## [PAGE EXCERPT]
--------------------

As the data structure (especially for bigger datasets) can be to large for the RAM or VRAM (atleast at the time of the release of the paper) not the complete adjacency matrix let alone each detail level could be present in the cache (RAM or VRAM). The tile manager is used for the loading the correct detail level and has the ability to temporarily present a lower detail level during the loading process. The policy for choosing which tiles to keep in the caches is the least recently used (LRU) policy which discards the tile that wasn't used for the longest when a new tile needs to be cached and the cache is already full.

### d) How does ZAME aggregate nominal attributes? Why is that problematic?

As there is no immediatly obvious way for nominal attributes to be aggregated ZAME uses the first label that represents the whole aggregate. This method fails to capture the diversity of the whole aggregate and can also be quite arbitrary depending on the ordering of labels.

### e) Why is the Traveling Salesman Problem relevant to adjacency matrix based graph visualization?

ZAME uses an aproximation algorithm for the TSP to find good orderings of adjacency matrices for graphs with relativly dissimilar weighted edges. The desired ordering of vertices to build good local structures probably arises from the need to travel to each vertex of a highly interconnected cluster in quick succession to achieve the shortest route.

### f) In the pseudocode listed in the paper’s Figure 4, some modifications are highlighted in boldface, on lines starting with a bar. What is the purpose of these modifications?

The bold-faced parts of the algorithm exist to spread the pivot point equally around the subtrees. Without the penalization the algorithm would prioritize the 2 largest subtrees and therefore misrepresent the rest of the data.

## Task 3

In [1]:
from dash import Dash, html, State, dcc, callback, Output, Input
import pandas as pd
import plotly.express as px
import plotly.graph_objects as go
from sklearn.decomposition import PCA
from sklearn.manifold import Isomap, TSNE

In [2]:
df = pd.read_excel('Data_Cortex_Nuclear.xls').dropna()
df_filt = df[df['class'].isin(['t-CS-s', 'c-CS-s'])].reset_index(drop=True)
classes = df_filt['class']
df_filt = df_filt.drop(columns=['MouseID', 'Genotype', 'Treatment', 'Behavior', 'class'])

df_filt_classes = df_filt.copy()
df_filt_classes['class'] = classes

In [3]:
pca = PCA(n_components=2)
df_pca = pd.DataFrame(pca.fit_transform(df_filt))
df_pca['class'] = classes

iso = Isomap(n_neighbors=8)
df_iso = pd.DataFrame(iso.fit_transform(df_filt))
df_iso['class'] = classes

tsne = TSNE(perplexity=5.0)
df_tsne = pd.DataFrame(tsne.fit_transform(df_filt))
df_tsne['class'] = classes

In [4]:
app = Dash()

--------------------

## [ENTRIES SUPPLIED]
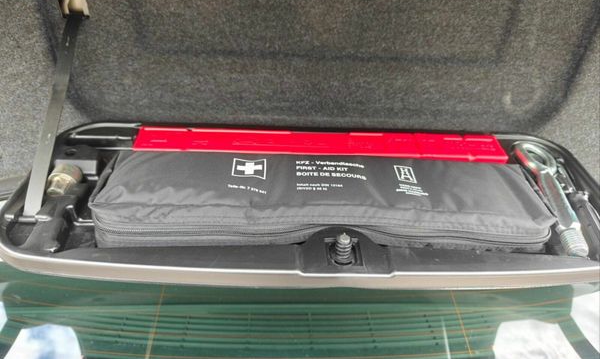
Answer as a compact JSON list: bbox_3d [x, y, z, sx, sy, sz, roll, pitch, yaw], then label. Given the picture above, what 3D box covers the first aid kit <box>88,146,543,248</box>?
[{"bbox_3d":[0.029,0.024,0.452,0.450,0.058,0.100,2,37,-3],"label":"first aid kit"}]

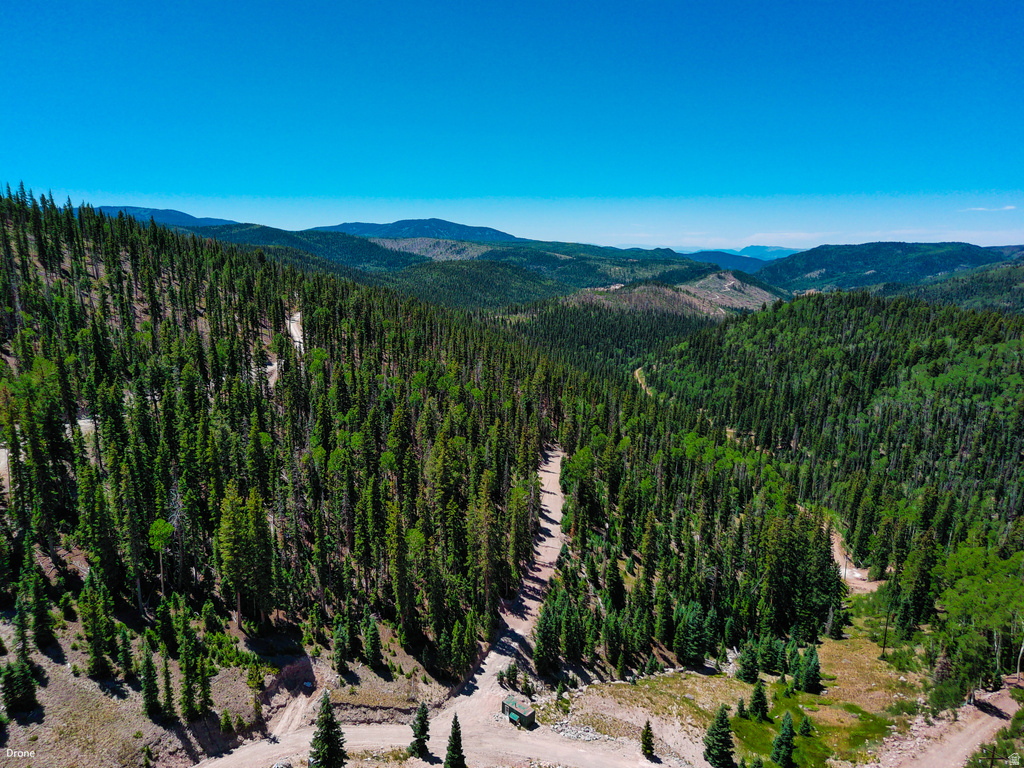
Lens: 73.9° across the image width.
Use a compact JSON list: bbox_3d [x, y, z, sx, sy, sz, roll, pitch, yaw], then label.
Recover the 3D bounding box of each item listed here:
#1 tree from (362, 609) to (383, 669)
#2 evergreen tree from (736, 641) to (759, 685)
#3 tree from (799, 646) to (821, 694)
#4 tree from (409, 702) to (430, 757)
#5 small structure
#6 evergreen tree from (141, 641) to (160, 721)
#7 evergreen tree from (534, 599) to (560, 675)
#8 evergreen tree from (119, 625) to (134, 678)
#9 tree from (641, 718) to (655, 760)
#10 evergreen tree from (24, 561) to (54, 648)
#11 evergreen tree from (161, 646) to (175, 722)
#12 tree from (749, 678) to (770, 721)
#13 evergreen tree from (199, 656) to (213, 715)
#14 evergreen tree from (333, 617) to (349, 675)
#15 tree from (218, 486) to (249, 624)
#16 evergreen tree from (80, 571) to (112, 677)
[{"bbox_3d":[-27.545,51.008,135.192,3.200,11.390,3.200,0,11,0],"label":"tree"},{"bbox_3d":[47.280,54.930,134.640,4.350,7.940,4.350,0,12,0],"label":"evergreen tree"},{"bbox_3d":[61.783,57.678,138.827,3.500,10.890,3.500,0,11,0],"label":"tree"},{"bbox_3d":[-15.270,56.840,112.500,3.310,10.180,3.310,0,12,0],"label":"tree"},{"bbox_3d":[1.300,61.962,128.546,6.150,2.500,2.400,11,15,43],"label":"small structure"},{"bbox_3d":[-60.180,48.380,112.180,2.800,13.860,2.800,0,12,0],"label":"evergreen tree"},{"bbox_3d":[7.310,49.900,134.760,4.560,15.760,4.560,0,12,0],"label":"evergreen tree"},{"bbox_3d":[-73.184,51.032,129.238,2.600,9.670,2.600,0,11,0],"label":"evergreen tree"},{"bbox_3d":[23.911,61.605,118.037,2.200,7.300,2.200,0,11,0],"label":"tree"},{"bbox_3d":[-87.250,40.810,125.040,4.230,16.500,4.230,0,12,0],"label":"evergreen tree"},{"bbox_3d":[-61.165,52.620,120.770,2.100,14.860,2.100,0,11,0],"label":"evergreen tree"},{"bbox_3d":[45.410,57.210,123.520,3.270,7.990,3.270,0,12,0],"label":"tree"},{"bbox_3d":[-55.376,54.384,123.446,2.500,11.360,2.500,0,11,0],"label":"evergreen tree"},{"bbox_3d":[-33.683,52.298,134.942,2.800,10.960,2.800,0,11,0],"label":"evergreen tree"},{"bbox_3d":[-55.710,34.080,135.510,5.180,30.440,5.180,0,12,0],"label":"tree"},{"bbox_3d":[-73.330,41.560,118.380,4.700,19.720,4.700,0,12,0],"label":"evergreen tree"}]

--------------------

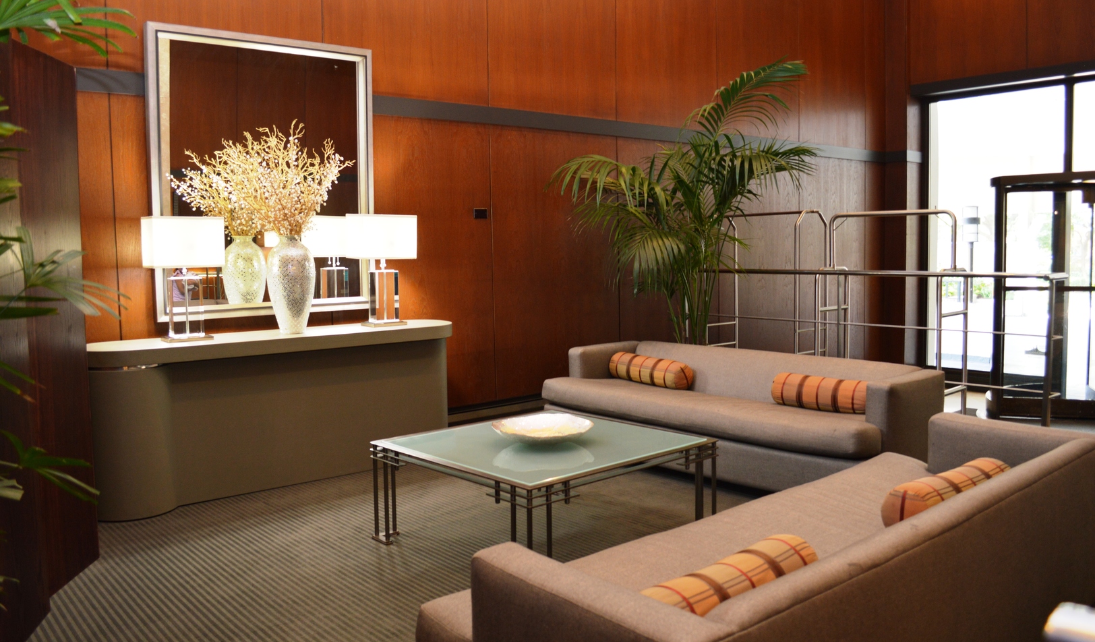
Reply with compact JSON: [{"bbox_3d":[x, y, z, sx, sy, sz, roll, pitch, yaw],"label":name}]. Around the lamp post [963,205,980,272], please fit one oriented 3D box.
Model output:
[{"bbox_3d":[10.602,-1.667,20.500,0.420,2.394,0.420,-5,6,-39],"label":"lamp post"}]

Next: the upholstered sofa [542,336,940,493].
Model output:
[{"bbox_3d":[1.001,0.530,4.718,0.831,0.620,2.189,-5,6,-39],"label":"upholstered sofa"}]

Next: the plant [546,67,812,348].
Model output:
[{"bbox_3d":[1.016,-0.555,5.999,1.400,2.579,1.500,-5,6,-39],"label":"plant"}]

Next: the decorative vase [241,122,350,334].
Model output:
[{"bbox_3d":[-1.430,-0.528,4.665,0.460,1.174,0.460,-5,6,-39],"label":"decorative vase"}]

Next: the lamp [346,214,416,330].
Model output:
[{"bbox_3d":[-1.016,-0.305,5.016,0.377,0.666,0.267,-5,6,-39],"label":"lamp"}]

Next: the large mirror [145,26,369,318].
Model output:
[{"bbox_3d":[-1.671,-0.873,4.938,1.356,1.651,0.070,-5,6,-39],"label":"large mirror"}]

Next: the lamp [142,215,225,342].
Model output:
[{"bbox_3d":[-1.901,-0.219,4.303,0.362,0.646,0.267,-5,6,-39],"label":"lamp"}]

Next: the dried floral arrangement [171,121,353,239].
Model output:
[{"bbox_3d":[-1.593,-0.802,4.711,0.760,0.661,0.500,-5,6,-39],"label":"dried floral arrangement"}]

--------------------

## [ASSIGNED TASK 1]
According to the ZAME notes, which policy decides which tiles stay in the cache?
## [ASSIGNED TASK 2]
Please report how many lines of the records contain the string "arrangement", with case counting, and give only the number.

## [EXERCISE SOLUTION 1]
The least recently used (LRU) policy.

## [EXERCISE SOLUTION 2]
2